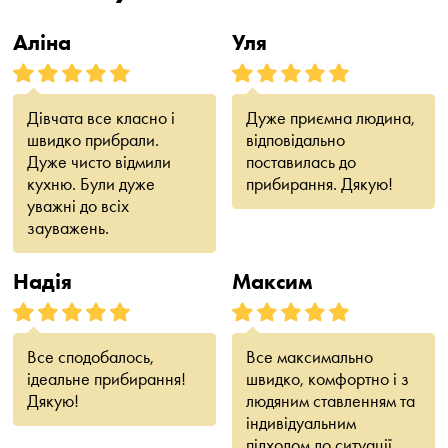
Аліна
Уля
Дівчата все класно і
Дуже приємна людина,
швидко прибрали.
відповідально
Дуже чисто відмили
поставилась до
кухню. Були дуже
прибирання. Дякую!
уважні до всіх
зауважень.
Надія
Максим
Все сподобалось,
Все максимально
ідеальне прибирання!
швидко, комфортно і з
Дякую!
людяним ставленням та
індивідуальним
підходом до ситуації.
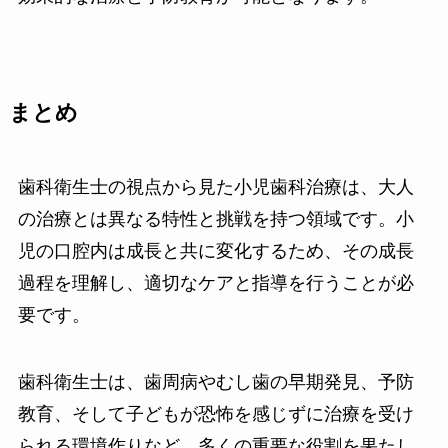
まとめ
歯科衛生士の視点から見た小児歯科治療は、大人
の治療とは異なる特性と挑戦を持つ領域です。小
児の口腔内は成長と共に変化するため、その成長
過程を理解し、適切なケアと指導を行うことが必
要です。
歯科衛生士は、歯周病やむし歯の早期発見、予防
教育、そして子どもが恐怖を感じずに治療を受け
られる環境作りなど、多くの重要な役割を果たし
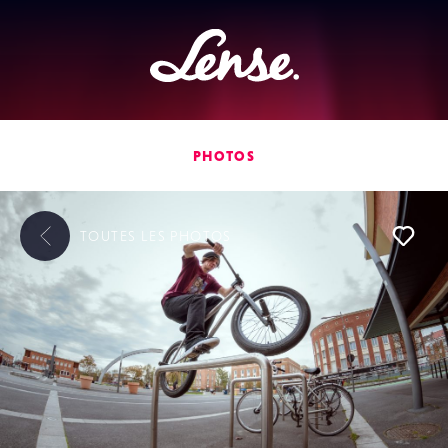
Lense
PHOTOS
TOUTES LES
PHOTOS
L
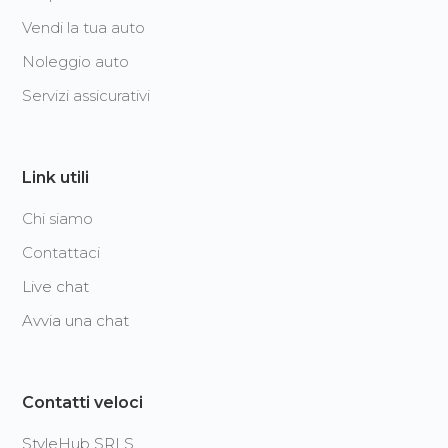
Vendi la tua auto
Noleggio auto
Servizi assicurativi
Link utili
Chi siamo
Contattaci
Live chat
Avvia una chat
Contatti veloci
StyleHub SRLS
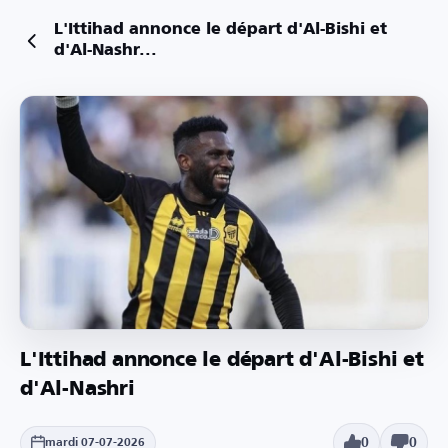
L'Ittihad annonce le départ d'Al-Bishi et
d'Al-Nashr...
L'Ittihad annonce le départ d'Al-Bishi et
d'Al-Nashri
0
0
mardi 07-07-2026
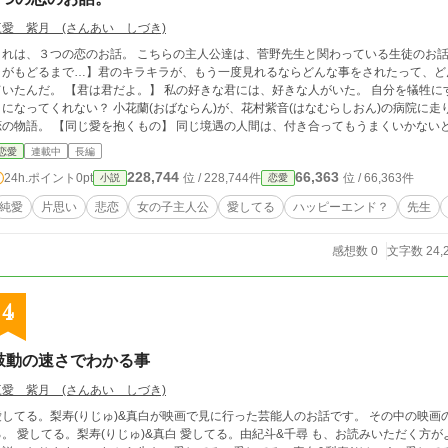
三愛 紫月 (さんあい しづき)
３つの恋のお話。 こちらの主人公達は、菅野先生と関わっている生徒のお話と小野田先生と菅野先生のお話。 【そのキラキ
ラがもどるまで…】君のキラキラが、もう一度見れるならどんな事をされたって、ど
君は君だよ。】 私の好きな君には、好きな人がいた。 自分を犠牲にする君を私はもう見たくない。 ねぇー。私を好
きになってくれない？ 小花蘭(おばならん)が、花村紫音(はなむらしおん)の病院に
愛を抱くもの】 同じ境遇の人間は、付き合ってもうまくいかないと思っていた。 この人に出会うまでは…。 これ
は、小花蘭(おばならん)、花村紫音(はなむらしおん)、赤池里子(あかいけさとこ)、
恋愛
連載中
長編
た大人の恋のお話。 管野先生が、赤池里子(あかいけさとこ)と話した後のお話。 こちらから、先にお読みください。 6つの話を読
228,744
66,363
24h.ポイント
0pt
位 / 228,744件
位 / 66,363件
小説
恋愛
むことで、あの時のみんなの気持ちがわかります。 ノベルアップ+
純愛
片思い
悲恋
女の子主人公
愛してる
ハッピーエンド？
先生
感想数 0
文字数 24,
4
鼓動の速さでわかる事
三愛 紫月 (さんあい しづき)
してる。梨寿(りじゅ)&真白が映画で見に行った芸能人のお話です。 その中の映画の内容と、芸能人のお話。 これから先も、愛して
。由紀斗&千尋 も、お読みいただく方がより楽しめると思います。 三万文字以内の短編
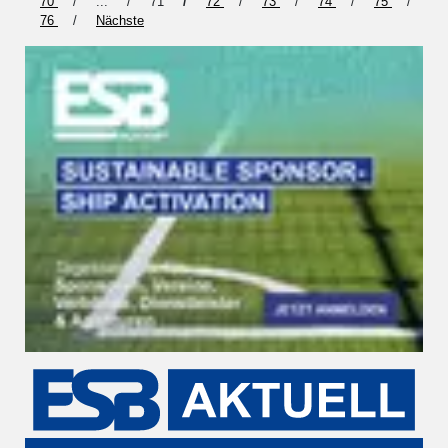
70
...
71
72
73
74
75
76
Nächste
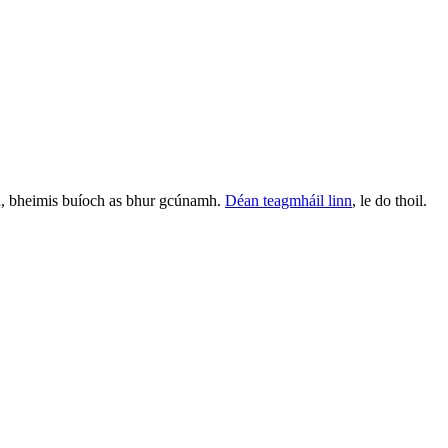
in, bheimis buíoch as bhur gcúnamh.
Déan teagmháil linn
, le do thoil.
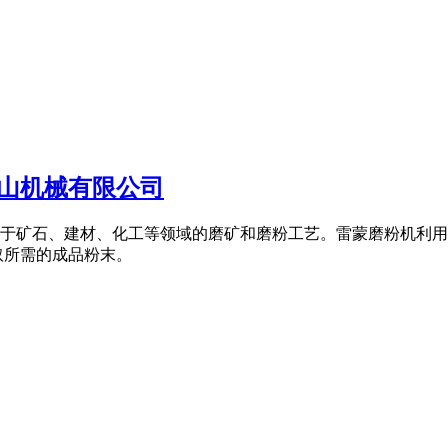
山机械有限公司
设备,适用于矿石、建材、化工等领域的磨矿和磨粉工艺。雷蒙磨粉机
取所需的成品粉末。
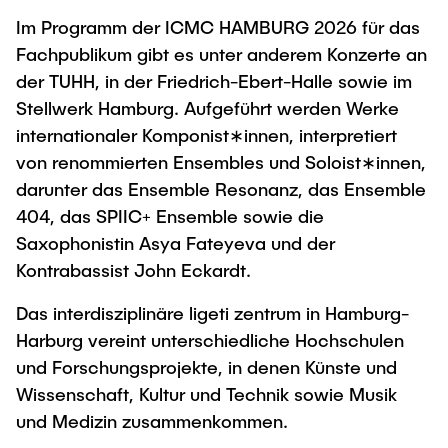
Im Programm der ICMC HAMBURG 2026 für das
Fachpublikum gibt es unter anderem Konzerte an
der TUHH, in der Friedrich-Ebert-Halle sowie im
Stellwerk Hamburg. Aufgeführt werden Werke
internationaler Komponist∗innen, interpretiert
von renommierten Ensembles und Soloist∗innen,
darunter das Ensemble Resonanz, das Ensemble
404, das SPIIC+ Ensemble sowie die
Saxophonistin Asya Fateyeva und der
Kontrabassist John Eckardt.
Das interdisziplinäre ligeti zentrum in Hamburg-
Harburg vereint unterschiedliche Hochschulen
und Forschungsprojekte, in denen Künste und
Wissenschaft, Kultur und Technik sowie Musik
und Medizin zusammenkommen.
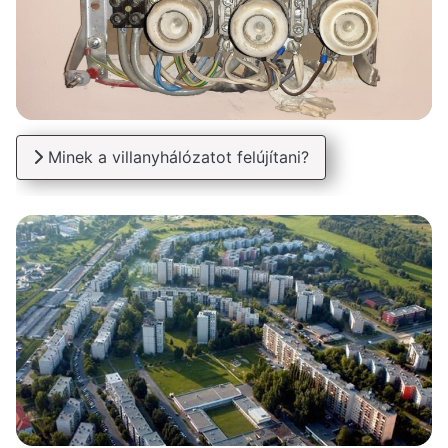
Minek a villanyhálózatot felújítani?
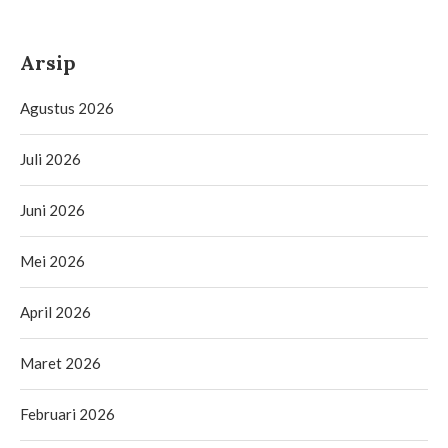
Arsip
Agustus 2026
Juli 2026
Juni 2026
Mei 2026
April 2026
Maret 2026
Februari 2026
:::
#### YOUR ASSIGNMENT
Count the lines of the listing that contain the string "はなむらしおん", with case counting, and reply with the number alone.

#### ANSWER FOR THIS EXERCISE
2